Though CART models have existed for several decades, there is a paucity of decision tree models available for predicting outcomes in critically ill patient populations. Wong et al. [25] use CART to analyze 355 children with septic shock to assess biomarkers and clinical variables. The resulting decision tree consisted of five biomarker-based decision rules with ten variable splits. This work was primarily done to complement microarray work to explore potential gene products as targets in sepsis. Wong et al. subsequently applied the same five biomarkers along with lactate, age, and chronic disease status [26] in 672 adult patients with septic shock with and developed a clinical prediction model with an area under the receiver curve of 0.72 (validation set), similar to this study. Besides these two studies which primarily focused on gene products/potential novel biomarkers (both < 700 patients), the decision tree approach for prediction has not been previously used for a large population of adults with septic shock using readily available clinical information as in this study.

Limitations

This study should be interpreted within the limitations of its design. This study is a retrospective analysis of prospectively collected data and only association, not causation, can be inferred. Given that this study was observational, we are unable to conclusively exclude sources of selection bias [27]. We implemented an internal validation scheme that used randomly split training and testing datasets to build and evaluate the CART prediction model for mortality. External data should be used to further validate the CART model. Another limitation is that the average time to appropriate antimicrobial therapy was 6 h, which is greater than the current suggested 3-h completion of treatment. These guidelines changed over the course of the study period (from 1996 to 2016), so we included all data in order to have a larger sample size to develop a prediction model.

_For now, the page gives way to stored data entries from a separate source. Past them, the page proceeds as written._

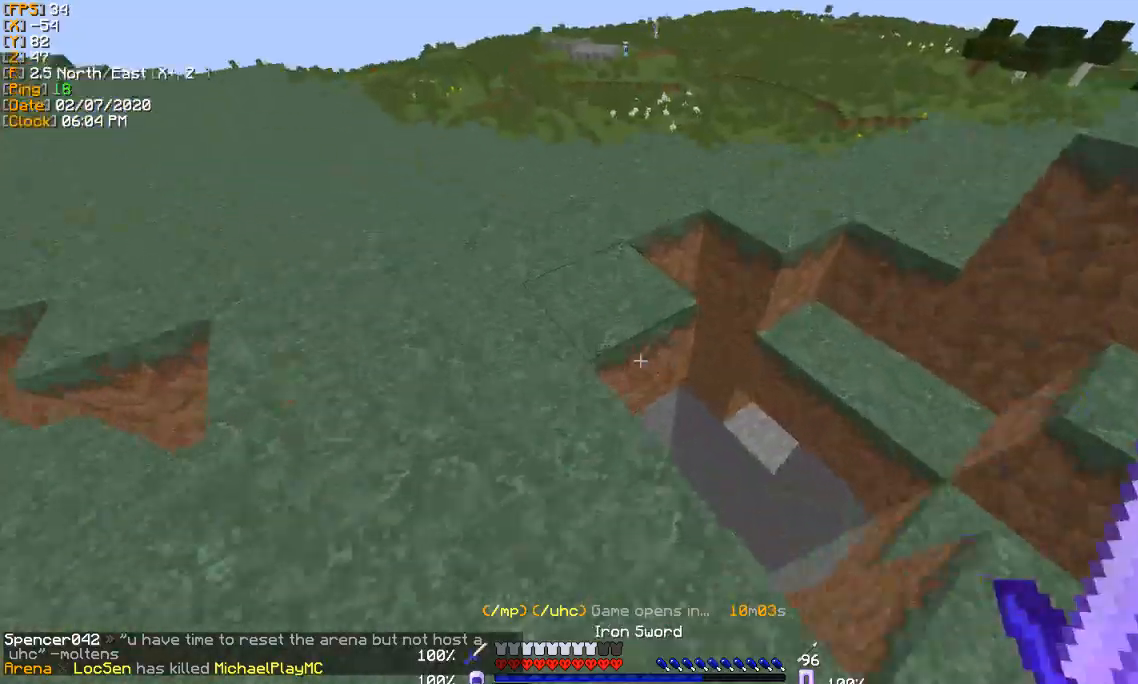
{"keys": ["d", "w"], "events": [[167, "d", "down"]]}
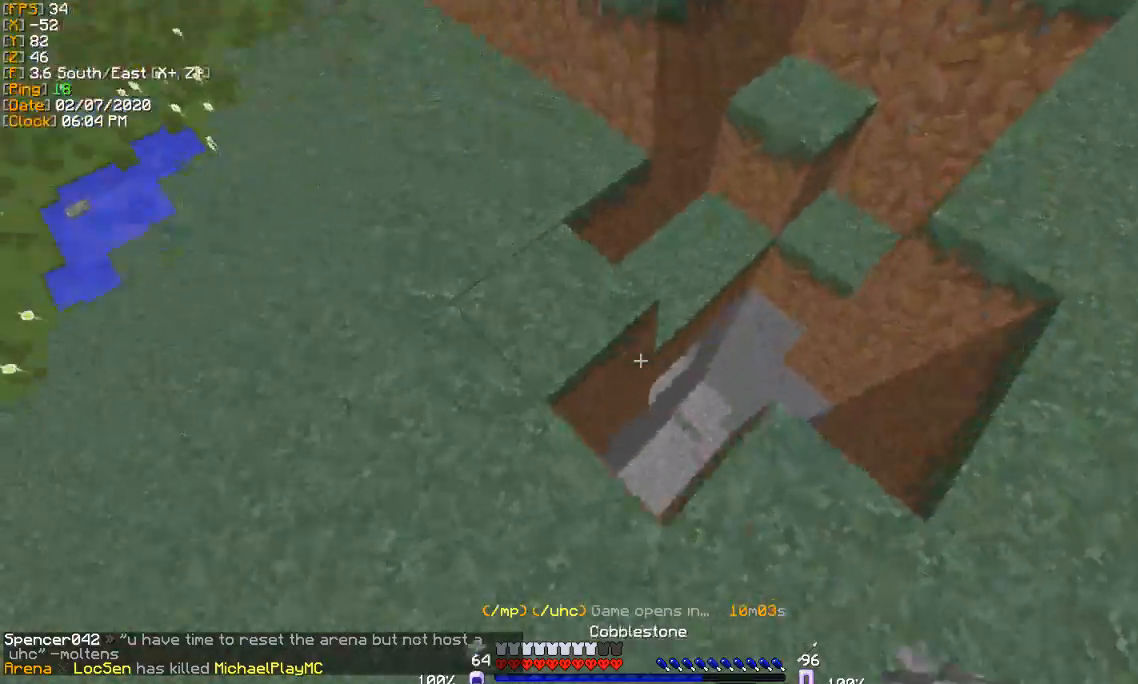
{"keys": ["w"], "events": [[34, "d", "up"]]}
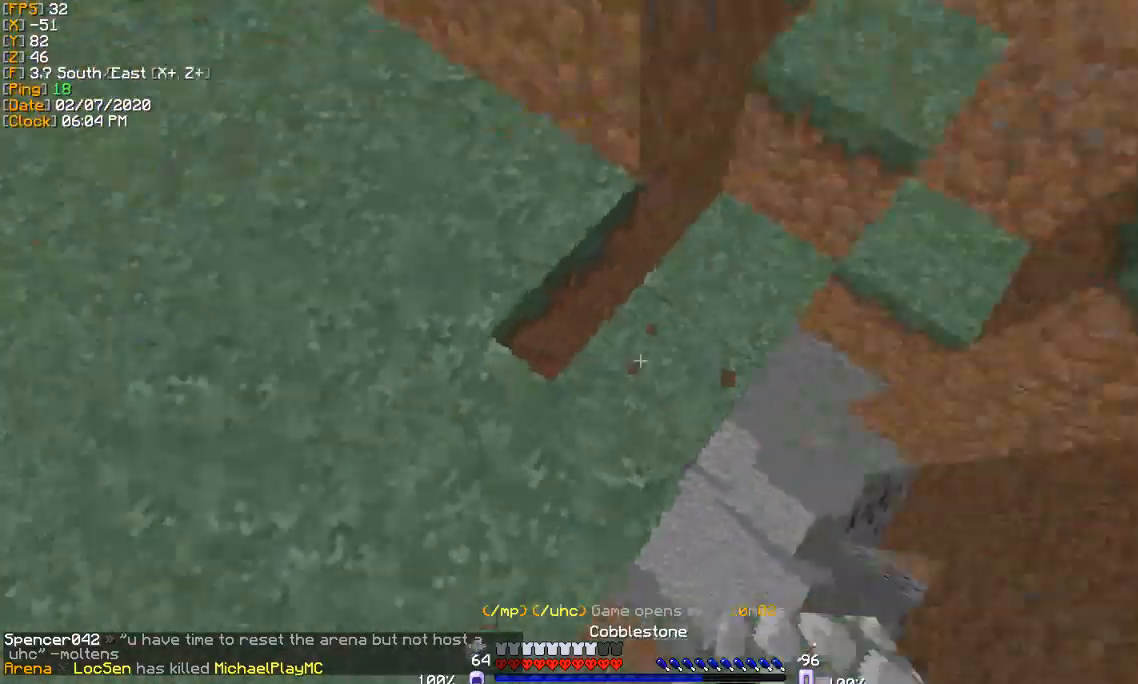
{"keys": ["w"], "events": [[133, "a", "down"], [367, "a", "up"]]}
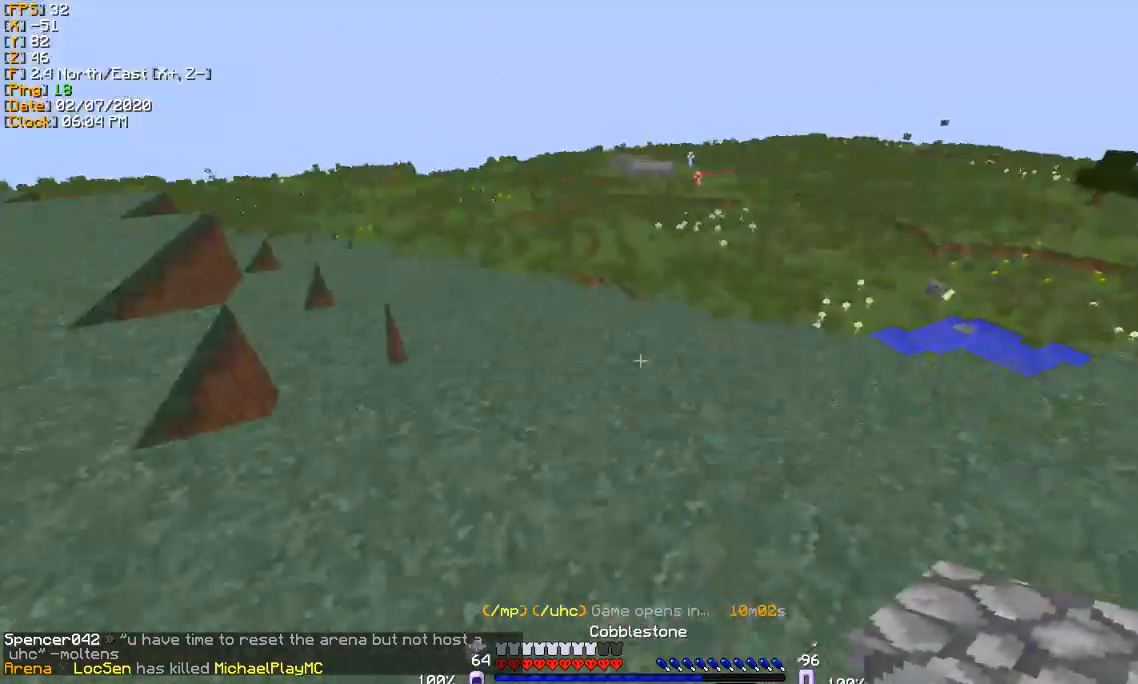
{"keys": ["w"], "events": [[100, "a", "down"], [501, "a", "up"]]}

Though current guidelines suggest completion of the sepsis bundle within 3 h [28], approximately one third of the patients in this study received appropriate antibiotic after 6 h. There are several reasons for the longer time to antibiotics: our study included appropriate use of antibiotics not just time to any usage of antibiotics, about half of the patients included in our study were ward patients which have higher time to appropriate antimicrobials compared to emergency room admissions, and the data range for our study is from 1996 to 2016 during which the time to antibiotics was substantially longer than the standard practice now. Despite these limitations, the strengths include inclusion of patients from 28 intensive care units across three geographic regions.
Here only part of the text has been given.